Une carrière brisée par un accident de Pilates
Maya Meron, violoniste reconnue ayant joué avec le London Symphony Orchestra et sur des scènes prestigieuses comme le Royal Albert Hall ou l'Opéra de Sydney, a vu sa vie professionnelle s'effondrer brutalement en mars 2019. L'accident s'est produit dans un studio de Pilates du nord de Londres, où une machine de sport a cédé pendant qu'elle pratiquait.
Un accident aux conséquences dramatiques
Alors qu'elle effectuait la posture du "chien tête en bas", la barre de soutien de la machine a rompu. "L'appareil aurait dû me retenir normalement, mais j'ai été catapultée vers l'avant", témoigne-t-elle. "J'ai entendu mon coude se briser... C'est un son que je n'oublierai jamais."
Les blessures sont graves : fracture du coude gauche, lésions abdominales importantes et dommages irréversibles à deux nerfs du bras gauche. La musicienne, mère de trois enfants, ne peut plus écarter deux doigts et a perdu la capacité de jouer du violon. Elle utilise désormais fréquemment un fauteuil roulant pour se déplacer.
Le déni de responsabilité et le début du combat
Face à cet accident, la propriétaire du studio de Pilates, Jess Schuring, a nié toute défaillance de l'équipement. Elle a même invoqué la "négligence" de la violoniste, refusant ainsi toute responsabilité dans l'accident.
Une enquête personnelle acharnée
Confrontée à ce refus, Maya Meron a décidé de mener sa propre enquête. Pendant plusieurs mois, elle a visité sous couverture différents studios du même réseau de Pilates. Se faisant passer pour une "débutante maladroite", elle a enregistré discrètement les explications des instructeurs et photographié des appareils qu'elle jugeait défectueux.
Son investigation a permis d'identifier des défauts sur une cinquantaine de machines, des problèmes techniques susceptibles d'entraîner des dysfonctionnements dangereux pour les utilisateurs.
Un procès mouvementé
Au tribunal, la défense a tenté de discréditer ses preuves en dénonçant une "violation des droits de l'homme" et des enregistrements obtenus illégalement. Cependant, le juge a écarté ces arguments, reconnaissant la validité des éléments présentés par la musicienne.
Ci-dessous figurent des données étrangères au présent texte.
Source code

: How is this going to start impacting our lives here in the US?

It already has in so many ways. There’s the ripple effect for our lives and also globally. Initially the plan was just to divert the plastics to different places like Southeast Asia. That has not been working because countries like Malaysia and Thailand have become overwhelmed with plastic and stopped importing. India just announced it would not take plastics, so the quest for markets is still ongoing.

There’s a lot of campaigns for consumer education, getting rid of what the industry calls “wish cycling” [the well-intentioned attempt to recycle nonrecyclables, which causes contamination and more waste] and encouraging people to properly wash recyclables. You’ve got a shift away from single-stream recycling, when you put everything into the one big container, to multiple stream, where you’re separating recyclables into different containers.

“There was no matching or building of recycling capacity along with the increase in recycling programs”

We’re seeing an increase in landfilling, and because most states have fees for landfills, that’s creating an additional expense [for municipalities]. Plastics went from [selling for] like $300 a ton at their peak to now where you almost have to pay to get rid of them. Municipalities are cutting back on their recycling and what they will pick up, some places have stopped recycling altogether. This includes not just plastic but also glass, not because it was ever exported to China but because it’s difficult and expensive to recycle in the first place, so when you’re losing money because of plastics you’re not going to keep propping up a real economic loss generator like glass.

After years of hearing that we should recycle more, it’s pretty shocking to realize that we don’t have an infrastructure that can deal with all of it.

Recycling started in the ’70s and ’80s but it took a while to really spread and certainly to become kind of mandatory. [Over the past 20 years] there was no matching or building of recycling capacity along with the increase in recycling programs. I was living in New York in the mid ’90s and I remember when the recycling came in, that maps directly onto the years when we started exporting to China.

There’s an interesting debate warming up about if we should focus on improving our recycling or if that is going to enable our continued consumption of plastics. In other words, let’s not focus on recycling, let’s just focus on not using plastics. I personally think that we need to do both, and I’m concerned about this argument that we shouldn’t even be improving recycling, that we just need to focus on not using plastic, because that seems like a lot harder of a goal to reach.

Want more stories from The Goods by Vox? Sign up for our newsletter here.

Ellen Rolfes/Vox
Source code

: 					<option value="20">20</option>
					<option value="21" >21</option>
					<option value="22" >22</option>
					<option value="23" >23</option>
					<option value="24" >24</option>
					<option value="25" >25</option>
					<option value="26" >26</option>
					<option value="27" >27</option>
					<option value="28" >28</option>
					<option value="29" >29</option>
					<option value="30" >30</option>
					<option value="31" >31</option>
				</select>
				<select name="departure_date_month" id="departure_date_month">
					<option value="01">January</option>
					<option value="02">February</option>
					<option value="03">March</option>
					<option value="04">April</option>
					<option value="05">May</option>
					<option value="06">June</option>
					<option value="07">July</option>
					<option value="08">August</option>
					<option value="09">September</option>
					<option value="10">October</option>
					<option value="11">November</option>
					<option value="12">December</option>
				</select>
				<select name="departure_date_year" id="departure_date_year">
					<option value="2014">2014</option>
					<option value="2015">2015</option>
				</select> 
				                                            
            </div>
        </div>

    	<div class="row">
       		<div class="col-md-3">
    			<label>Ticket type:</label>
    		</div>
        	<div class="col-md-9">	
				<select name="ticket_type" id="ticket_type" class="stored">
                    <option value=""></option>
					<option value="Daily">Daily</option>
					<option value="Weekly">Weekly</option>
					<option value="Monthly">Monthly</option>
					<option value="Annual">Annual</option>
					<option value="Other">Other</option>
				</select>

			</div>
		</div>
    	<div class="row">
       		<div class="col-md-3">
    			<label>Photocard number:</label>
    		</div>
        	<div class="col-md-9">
Une victoire après huit années de lutte
Grâce à la ténacité de Maya Meron et aux preuves qu'elle a rassemblées, la justice a finalement reconnu la responsabilité du studio. La violoniste a obtenu 250 000 livres sterling d'indemnisation, soit environ 286 794 euros. Huit ans après les faits, cette somme vient d'être versée.
"Mon voisin, qui est d'ailleurs juge, m'avait conseillé d'abandonner le combat", confie-t-elle. "Mais j'ai choisi de continuer à me battre."
Un espoir pour l'avenir
Après plus de 400 rendez-vous médicaux et des années de procédure judiciaire, Maya Meron nourrit désormais un espoir simple : "pouvoir simplement rejouer du violon avec mes enfants". Son combat exemplaire montre qu'il est possible d'obtenir justice même face à des adversaires déterminés, grâce à la persévérance et à une enquête minutieuse.